If Albert Einstein's theory of general relativity holds true, then a black hole, born from the cosmically quaking collisions of two massive black holes, should itself "ring" in the aftermath, producing gravitational waves much like a struck bell reverberates sound waves. Einstein predicted that the particular pitch and decay of these gravitational waves should be a direct signature of the newly formed black hole's mass and spin.
Now, physicists from MIT and elsewhere have "heard" the ringing of an infant black hole for the first time, and they have found that the pattern of this ringing predicts the black hole's mass and spin – more evidence that Einstein was right all along.
The findings also favor the idea that black holes lack any sort of "hair" – a metaphor referring to the idea that black holes, according to Einstein's theory, should exhibit just three observable properties: mass, spin, and electric charge. All other characteristics, which the physicist John Wheeler termed "hair," should be swallowed up by the black hole itself and would, therefore, be unobservable.
The team's findings support the idea that black holes are, in fact, hairless. The researchers were able to identify the pattern of a black hole's ringing and, using Einstein's equations, calculated the mass and spin that the black hole should have, given its ringing pattern.
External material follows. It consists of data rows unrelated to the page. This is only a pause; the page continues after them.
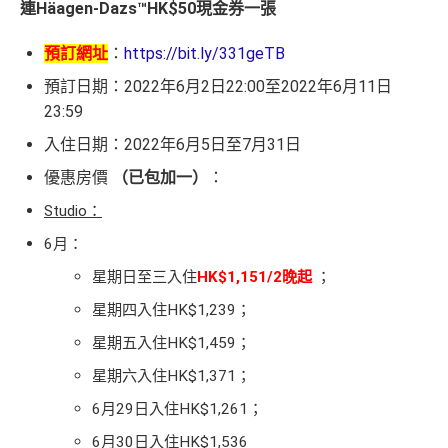
連Häagen-Dazs™️HK$50現金券一張
預訂網址
：
https://bit.ly/331geTB
預訂日期：2022年6月2日22:00至2022年6月11日
23:59
入住日期：2022年6月5日至7月31日
優惠房價
（已包加一）
：
Studio：
6月：
星期日至三入住
HK$1,151/2晚起
；
星期四入住HK$1,239；
星期五入住HK$1,459；
星期六入住HK$1,371；
6月29日入住HK$1,261；
6月30日入住HK$1,536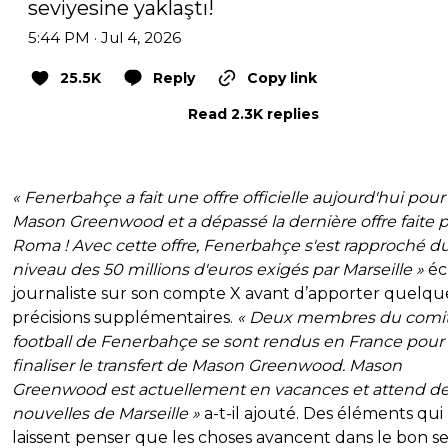
seviyesine yaklaştı!
5:44 PM · Jul 4, 2026
25.5K
Reply
Copy link
Read 2.3K replies
« Fenerbahçe a fait une offre officielle aujourd'hui pour
Mason Greenwood et a dépassé la dernière offre faite p
Roma ! Avec cette offre, Fenerbahçe s'est rapproché d
niveau des 50 millions d'euros exigés par Marseille »
écr
journaliste sur son compte X avant d’apporter quelqu
précisions supplémentaires.
« Deux membres du comi
football de Fenerbahçe se sont rendus en France pour
finaliser le transfert de Mason Greenwood. Mason
Greenwood est actuellement en vacances et attend d
nouvelles de Marseille »
a-t-il ajouté. Des éléments qui
laissent penser que les choses avancent dans le bon s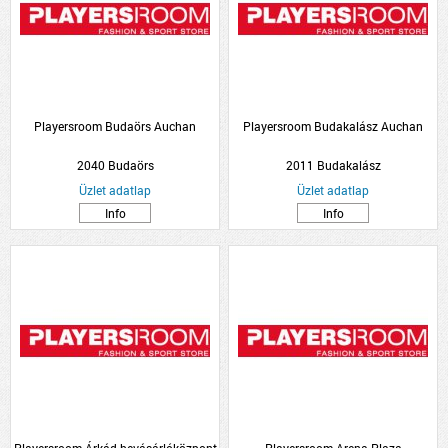
Playersroom Budaörs Auchan
Playersroom Budakalász Auchan
2040 Budaörs
2011 Budakalász
Üzlet adatlap
Üzlet adatlap
Info
Info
These calculations matched measurements of the black hole's mass and spin made previously by others.
If the team's calculations deviated significantly from the measurements, it would have suggested that the black hole's ringing encodes properties other than mass, spin, and electric charge – tantalizing evidence of physics beyond what Einstein's theory can explain. But as it turns out, the black hole's ringing pattern is a direct signature of its mass and spin, giving support to the notion that black holes are bald-faced giants, lacking any extraneous, hair-like properties.
"We all expect general relativity to be correct, but this is the first time we have confirmed it in this way," says Maximiliano Isi, a NASA Einstein Fellow in MIT's Kavli Institute for Astrophysics and Space Research. "This is the first experimental measurement that succeeds in directly testing the no-hair theorem. It doesn't mean black holes couldn't have hair. It means the picture of black holes with no hair lives for one more day."